Trimo meradang ketika melihat kedatangan Ijal dan Jarwo. Ia berdiri dan langsung menyosong sebelum keduanya sempat masuk masuk.
“Semua gara-gara kalian!” teriaknya sambil menangis.
“Tenang, Mo, jangan marah-marah begitu.”
“Aku juga bingung mengapa jadi begini,” timpal Ijal.
“Kalian pura-pura saja!” sentak Trimo. “Kalian senang bapakku mati!”

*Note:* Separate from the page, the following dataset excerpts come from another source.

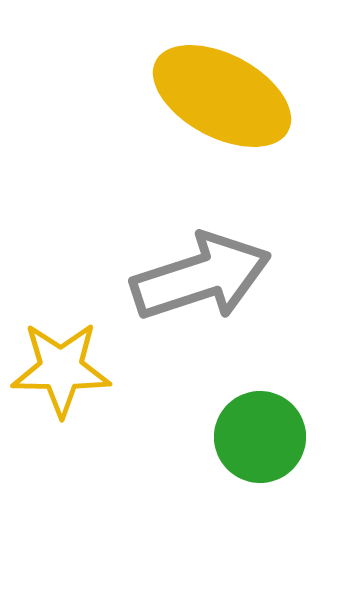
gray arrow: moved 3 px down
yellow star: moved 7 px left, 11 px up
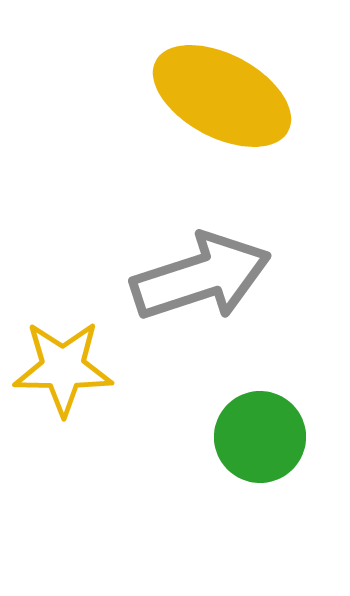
yellow star: moved 2 px right, 1 px up
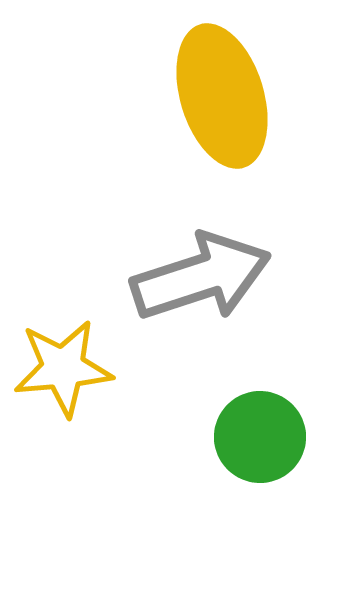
yellow ellipse: rotated 45 degrees clockwise
yellow star: rotated 6 degrees counterclockwise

“Sabar, Mo,” bujuk Ijal sambil membawa Trimo ke samping rumah. Jarwo dan Ijal takut ada yang mendengar pembicaraan mereka. “Aku berjanji akan menemukan Kang Parman!”
“Iya, Mo, saya akan cari Parman dan membunuhnya,” timpal Jarwo. Namun setelah itu ia membuang muka. Kalimatnya spontan terucap dan ia ragu apakah berani melawan Parman. Bukan saja usianya jauh lebih tua, namun badannya juga kalah kekar. Sebagai tukang becak, tubuh Parman sangat berotot. Kakinya yang hitam legam seperti galih kayu. Mungkin tidak mempan kalau saya tebas pakai arit, keluh Jarwo dalam hati. Namun ucapan itu sudah terlanjur ia lontarkan sehingga malu untuk menariknya kembali. Apalagi kemudian Trimo seperti bisa menerima janjinya sehingga tangisnya reda.
“Iya, Mo, kita harus mencari dan membunuhnya seperti dia membunuh bapakmu,” kata Ijal ketika dilihatnya Jarwo begitu tertekan dengan ucapannya.
Trimo mengangguk. Ia kemudian mengajak kedua temannya ke belakang rumah. Ia mengambil dua sabit dan satu parang yang sudah berkarat. Ia memberikan sabit itu kepada dua temannya sambil berkata, “Ayo kita cari Kang Parman!”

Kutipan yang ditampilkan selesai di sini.